RRT* (Asymptotically Optimal)
Standard RRT finds a feasible path, not necessarily the shortest. RRT* (Karaman & Frazzoli, 2011) fixes this:
- After adding a new node, search for nearby nodes within a ball of radius $r$
- If connecting through the new node produces a shorter path to any neighbor, rewire the tree
- Repeat until the tree converges to the shortest path
$$r = \gamma \left( \frac{\log n}{n} \right)^{1/d}$$
Where $n$ = number of nodes, $d$ = C-space dimension.
Key Data: RRT* is asymptotically optimal — the solution converges to the optimal path as iterations → ∞. Rewiring adds only ~20% overhead compared to standard RRT.
Probabilistic Roadmap (PRM)
PRM is a two-phase planner:
Phase 1: Learning
- Sample $N$ random configurations in $C_{free}$
- Connect each sample to its $k$ nearest neighbors with collision-free edges
- Store the resulting graph (the “roadmap”)
Phase 2: Query
- Connect the start and goal to the roadmap
- Run Dijkstra/A* on the roadmap to find a path
PRM excels in multi-query scenarios (e.g., a fixed warehouse where thousands of robots need paths between the same set of stations). The roadmap is built once and reused.
| RRT / RRT* | PRM | |
|---|---|---|
| Structure | Single tree (or two) | Pre-built graph |
| Queries | Single-query | Multi-query |
| Optimality | RRT: no; RRT*: asymptotic | Depends on roadmap density |
| Best for | One-off planning, changing environments | Fixed environments, repeated tasks |
Review Days 1–2
Day 1: C-space fundamentals. Day 2: Search-based planning (A*, Hybrid A*). Today: Sampling-based methods for the high-dimensional cases where grids fail.
Preview Day 4
Day 4: Trajectory optimization — CHOMP, STOMP, and TrajOpt for smooth, dynamically feasible motion.
FAQ
Q: Why does RRT use random sampling instead of systematic exploration?
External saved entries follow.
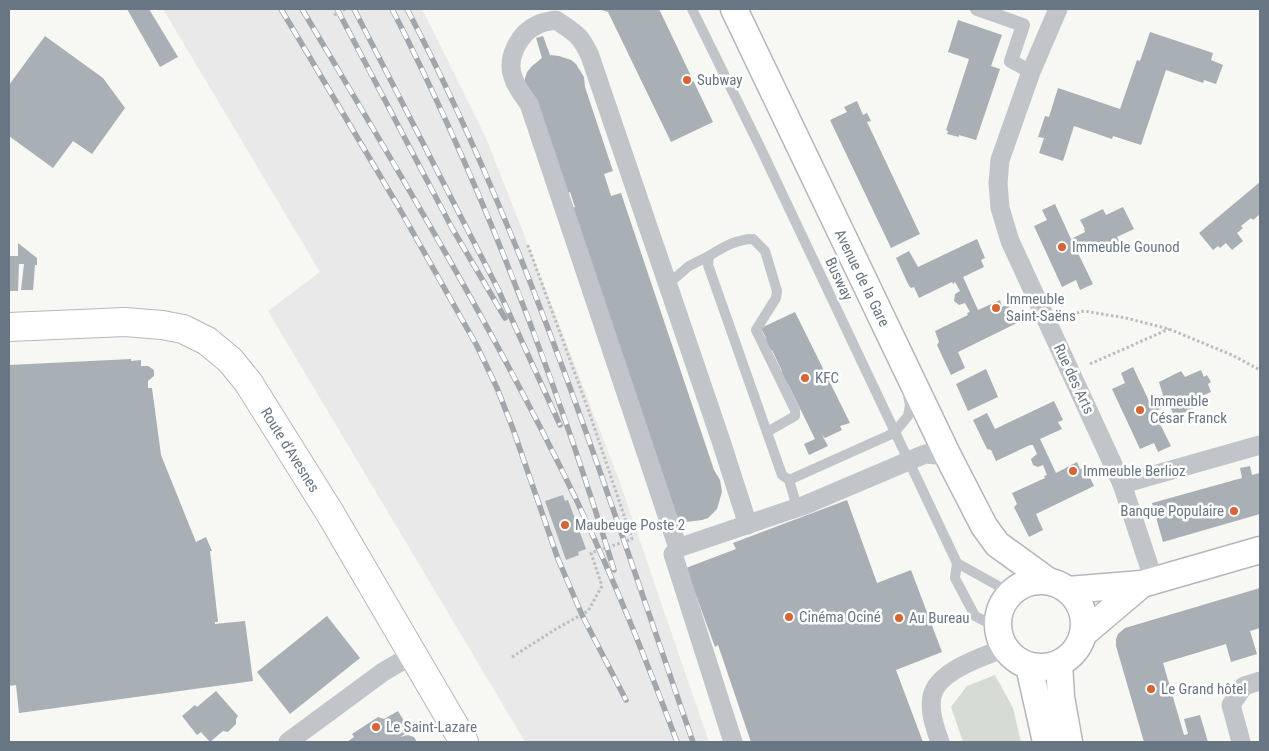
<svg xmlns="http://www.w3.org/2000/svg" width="1269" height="751" viewBox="0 0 1269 751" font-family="'Roboto Condensed',sans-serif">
<rect width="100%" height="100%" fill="#f7f7f4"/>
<path fill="#e8e9e8" d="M 163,9 L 422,9 L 486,138 L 549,298 L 619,480 L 709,742 L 525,742 L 268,311 L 320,272 Z"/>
<path fill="#d6dcd4" d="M 995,675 L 1013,708 L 1021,742 L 963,742 L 951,707 L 967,686 Z"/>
<g fill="#a8afb5">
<path d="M 127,9 L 149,9 L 178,57 L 160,67 Z"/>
<path d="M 599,9 L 659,9 L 713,122 L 671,142 L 608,12 Z"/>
<path d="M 958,20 L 1002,35 L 991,66 L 1000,69 L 976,140 L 959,135 L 959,137 L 947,134 L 948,131 L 946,130 L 969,59 L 948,52 Z"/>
<path d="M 1150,32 L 1213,53 L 1211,60 L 1223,65 L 1216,84 L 1204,80 L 1203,83 L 1166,70 L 1141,145 L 1113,136 L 1112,139 L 1074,126 L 1063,161 L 1039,153 L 1044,138 L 1038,137 L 1045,116 L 1049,117 L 1058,88 L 1120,109 L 1137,60 L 1140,61 Z"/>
<path d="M 45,36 L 103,78 L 125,108 L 92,154 L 73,141 L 53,168 L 9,136 L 9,85 Z"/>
<path d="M 543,36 L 550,55 L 559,56 L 571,60 L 576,64 L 584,77 L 585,87 L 613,171 L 604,174 L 611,196 L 621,193 L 714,470 L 720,480 L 722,492 L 717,509 L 708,518 L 702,520 L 686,522 L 674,517 L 566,211 L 575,207 L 570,192 L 562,195 L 524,88 L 525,78 L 527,72 L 532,66 L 542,58 L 536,38 Z"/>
<path d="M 857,101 L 863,115 L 867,113 L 871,121 L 867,122 L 920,234 L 891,248 L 830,120 L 847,112 L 844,107 Z"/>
<path d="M 1260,182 L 1260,216 L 1259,215 L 1253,220 L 1251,218 L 1241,226 L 1243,228 L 1237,233 L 1243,241 L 1232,250 L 1226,243 L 1220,248 L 1218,246 L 1213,250 L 1199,233 Z"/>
<path d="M 1055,204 L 1071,239 L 1085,232 L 1084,229 L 1085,229 L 1080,220 L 1103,209 L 1106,215 L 1123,207 L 1134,229 L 1117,237 L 1120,243 L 1097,254 L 1089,243 L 1076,249 L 1093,284 L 1080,290 L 1076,280 L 1062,287 L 1034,226 L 1047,220 L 1042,210 Z"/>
<path d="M 977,239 L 985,258 L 981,260 L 984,267 L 963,277 L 978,310 L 1000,300 L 1002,307 L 1008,304 L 1017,323 L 958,352 L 965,368 L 951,375 L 937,345 L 939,342 L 935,331 L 968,315 L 967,313 L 970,312 L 965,303 L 959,305 L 954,301 L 955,294 L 960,291 L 955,282 L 953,284 L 952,282 L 919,298 L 914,287 L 911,288 L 909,286 L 896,258 L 909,251 L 918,267 Z"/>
<path d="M 18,243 L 37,258 L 37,265 L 35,265 L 33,290 L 21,290 L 24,264 L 19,264 L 18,291 L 9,291 L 9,256 L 18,256 Z"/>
<path d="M 795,312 L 850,423 L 840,426 L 842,430 L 825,438 L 822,435 L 828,446 L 809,455 L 804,444 L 815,439 L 788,384 L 780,388 L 774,376 L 782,371 L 772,350 L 764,354 L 758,342 L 766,338 L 761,328 Z"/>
<path d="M 131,359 L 131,361 L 141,360 L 141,366 L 148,366 L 154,370 L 154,376 L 148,381 L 148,388 L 152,388 L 161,455 L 196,542 L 206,537 L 212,551 L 210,551 L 218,622 L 215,622 L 215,624 L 245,621 L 253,681 L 19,713 L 16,685 L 9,686 L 9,365 Z"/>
<path d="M 1133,367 L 1149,401 L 1163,395 L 1159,382 L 1181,371 L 1185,377 L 1201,370 L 1204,377 L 1207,375 L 1211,382 L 1208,384 L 1211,392 L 1195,399 L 1198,406 L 1175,417 L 1170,407 L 1169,408 L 1168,405 L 1154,412 L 1171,446 L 1158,452 L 1154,443 L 1140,449 L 1112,389 L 1125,383 L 1121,373 Z"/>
<path d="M 986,369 L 998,397 L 968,411 L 956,384 Z"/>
<path d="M 1054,401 L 1063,420 L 1058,422 L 1062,429 L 1040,439 L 1056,473 L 1077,462 L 1080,469 L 1085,467 L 1094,486 L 1036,514 L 1043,530 L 1029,537 L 1014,507 L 1017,504 L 1012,493 L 1045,478 L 1044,476 L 1047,475 L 1043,465 L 1038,467 L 1033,465 L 1031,459 L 1037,454 L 1033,445 L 1030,445 L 996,461 L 991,450 L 987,449 L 973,420 L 987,413 L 995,429 Z"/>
<path d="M 1250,466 L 1252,475 L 1260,473 L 1260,514 L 1163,542 L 1152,503 L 1242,478 L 1240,468 Z"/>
<path d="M 563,495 L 565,501 L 568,500 L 586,549 L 578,552 L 579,555 L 566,560 L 545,501 Z"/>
<path d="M 847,500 L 877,583 L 911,570 L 942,652 L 896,670 L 923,742 L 751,742 L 718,645 L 715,647 L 686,568 L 736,549 L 733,543 Z"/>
<path d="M 1260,588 L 1260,628 L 1250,631 L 1257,654 L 1231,662 L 1226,644 L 1163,663 L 1184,735 L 1188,734 L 1184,719 L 1200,715 L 1208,742 L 1144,742 L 1116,646 L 1116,639 L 1118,634 L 1125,628 Z"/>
<path d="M 327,616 L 360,658 L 290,714 L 257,672 Z"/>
<path d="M 216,691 L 238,716 L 236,719 L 236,724 L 228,732 L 223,731 L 210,742 L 201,732 L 197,735 L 182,716 L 195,705 L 197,707 Z"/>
<path d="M 398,711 L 410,731 L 400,737 L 408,735 L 414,737 L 417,742 L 347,742 L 354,737 L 352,734 L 378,717 L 384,719 Z"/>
</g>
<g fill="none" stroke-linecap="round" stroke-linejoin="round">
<defs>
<g id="secondary">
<path d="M 734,9 L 948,456 L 984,526 L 997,544 L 1048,581"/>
<circle cx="1041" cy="624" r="43"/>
<path d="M 1068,590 L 1142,584 L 1260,550"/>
<path d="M 1083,634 L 1142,584"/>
<path d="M 1059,664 L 1061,697 L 1069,742"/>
<path d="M 1029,666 L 1046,742"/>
</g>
<path id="primary" d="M 9,327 L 125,322 L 162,325 L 183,329 L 207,341 L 230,360 L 248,382 L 330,513 L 464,742"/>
</defs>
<use href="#secondary" stroke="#b3b8bc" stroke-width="29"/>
<use href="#primary" stroke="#b4b8bc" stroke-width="30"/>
<g stroke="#bbbdc0" stroke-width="3" stroke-dasharray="2.5 2.5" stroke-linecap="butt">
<path d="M 334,15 L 346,9"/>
<path d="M 1067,316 L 1084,311 L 1126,318 L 1169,329 L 1232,355 L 1260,370"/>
<path d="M 1090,364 L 1169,329"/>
<path d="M 512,657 L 556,629 L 588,611 L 602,586 L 591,553 L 632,539 L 588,409 L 527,243"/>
</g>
<g stroke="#c1c4c8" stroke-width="10">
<path d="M 692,9 L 760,147 L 957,563 L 955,578 L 975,616 L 998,628"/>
<path d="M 668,284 L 689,266 L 709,256"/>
<path d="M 767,432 L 795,416 L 795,410 L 756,330 L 776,298 L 777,291 L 765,251 L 753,239 C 737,239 723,247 709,256 L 708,265 L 782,475 L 789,480 L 894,433 L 908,416 L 910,405 L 908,395"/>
<path d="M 789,480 L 797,507"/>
<path d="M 957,563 L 1011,593"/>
</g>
<path stroke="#c1c4c8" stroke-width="14" d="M 977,9 L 1023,25 L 1011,61 L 1031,72"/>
<g stroke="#c1c4c8" stroke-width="19">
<path d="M 1058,9 L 1031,72 L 1000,160 L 998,183 L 1000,208 L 1010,241 L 1122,484 L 1154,581"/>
<path d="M 1122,484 L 1260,445"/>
<path d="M 678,548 L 529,104 C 523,96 516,87 513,77 C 506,59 519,33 537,25 C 543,22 550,21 556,20 C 575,33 580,34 590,56 L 721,441 L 748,525"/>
<path d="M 288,742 L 383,672 L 412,655"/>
<path d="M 733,742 L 673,554 L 678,548 L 805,505 L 925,454 L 948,456"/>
<path d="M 940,742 C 935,728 929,712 932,696 C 938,670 983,657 1005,648"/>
<path d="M 1241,742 L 1231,705 L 1244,686 L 1260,681"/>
</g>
<use href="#secondary" stroke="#fff" stroke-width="26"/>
<use href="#primary" stroke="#fff" stroke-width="28"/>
<defs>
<g id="rail">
<path d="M 281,9 L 398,206 L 477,346 L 497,388 L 513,429 L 558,559 L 582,615 L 626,700"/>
<path d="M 302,9 C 397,169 494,329 575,497 C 613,577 646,659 677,742"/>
<path d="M 337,9 L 452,228 L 505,318"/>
<path d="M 354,9 L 498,289 L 560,425"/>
<path d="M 392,9 C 484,189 555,377 614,570"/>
<path d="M 407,9 C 529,241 607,495 693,742"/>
</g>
</defs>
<use href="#rail" stroke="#a0a6ac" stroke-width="5.5"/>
<use href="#rail" stroke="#fff" stroke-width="4" stroke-dasharray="11" stroke-linecap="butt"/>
</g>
<g fill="#d76434" stroke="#fff" stroke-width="2">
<circle cx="687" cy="80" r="5"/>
<circle cx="1062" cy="247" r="5"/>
<circle cx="996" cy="308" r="5"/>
<circle cx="805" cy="378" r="5"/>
<circle cx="1140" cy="410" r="5"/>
<circle cx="1073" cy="471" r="5"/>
<circle cx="1234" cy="511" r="5"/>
<circle cx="565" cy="525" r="5"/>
<circle cx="789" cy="617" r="5"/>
<circle cx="899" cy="618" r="5"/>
<circle cx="1151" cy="689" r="5"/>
<circle cx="376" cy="727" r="5"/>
</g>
<g text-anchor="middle" stroke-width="5" stroke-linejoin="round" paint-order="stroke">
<g font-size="15" fill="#687683" stroke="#fff" text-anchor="start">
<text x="697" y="85">Subway</text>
<text x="1072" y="252">Immeuble Gounod</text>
<text x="1006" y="304">Immeuble<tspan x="1006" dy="17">Saint-Saëns</tspan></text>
<text x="815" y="383">KFC</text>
<text x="1150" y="406">Immeuble<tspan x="1150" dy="17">César Franck</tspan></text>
<text x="1083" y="476">Immeuble Berlioz</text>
<text x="1224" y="516" text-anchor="end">Banque Populaire</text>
<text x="575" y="530">Maubeuge Poste 2</text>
<text x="799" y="622">Cinéma Ociné</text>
<text x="909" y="623">Au Bureau</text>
<text x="1161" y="694">Le Grand hôtel</text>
<text x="386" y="732">Le Saint-Lazare</text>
</g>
<g font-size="15" fill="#687683" stroke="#fff">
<text transform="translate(862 278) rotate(64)" y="5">Avenue de la Gare</text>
<text transform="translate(839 279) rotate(65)" y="5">Busway</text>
<text transform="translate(1074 379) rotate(65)" y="5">Rue des Arts</text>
<text transform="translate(290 450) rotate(58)" y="5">Route d'Avesnes</text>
</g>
</g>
<rect width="1269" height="751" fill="none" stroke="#687683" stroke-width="20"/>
</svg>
A: Randomness avoids the curse of dimensionality. A systematic grid in 6D with 100 bins requires $10^{12}$ points. Random sampling concentrates computation where it matters — near obstacles and the goal.
Details: The Voronoi bias naturally balances exploration (frontier) and exploitation (goal bias). Random sampling also means RRT performance has variance — running it multiple times and keeping the best result improves reliability.
Q: What is the “step_size” parameter in RRT?
A: It controls the maximum distance between connected nodes. Too large: edges may pass through obstacles (collision checker may miss thin obstacles). Too small: slow convergence. Typical values: 1–10% of C-space diameter.
Details: Adaptive step sizes can help — shrink near obstacles, grow in open space. Alternatively, use a local planner (e.g., straight-line interpolation with dense collision checks) for long edges.
Q: Can RRT handle non-holonomic constraints?
A: Yes — Kinodynamic RRT samples controls instead of configurations. Each tree extension simulates the robot’s dynamics forward for a short time. This is slower but necessary for cars, drones with inertia, or any system with velocity/acceleration limits.
Details: Standard RRT samples a configuration $q_{rand}$ and steers toward it. Kinodynamic RRT samples a control $u$ and integrates $\dot{q} = f(q, u)$ forward. The result is a trajectory that is dynamically feasible by construction.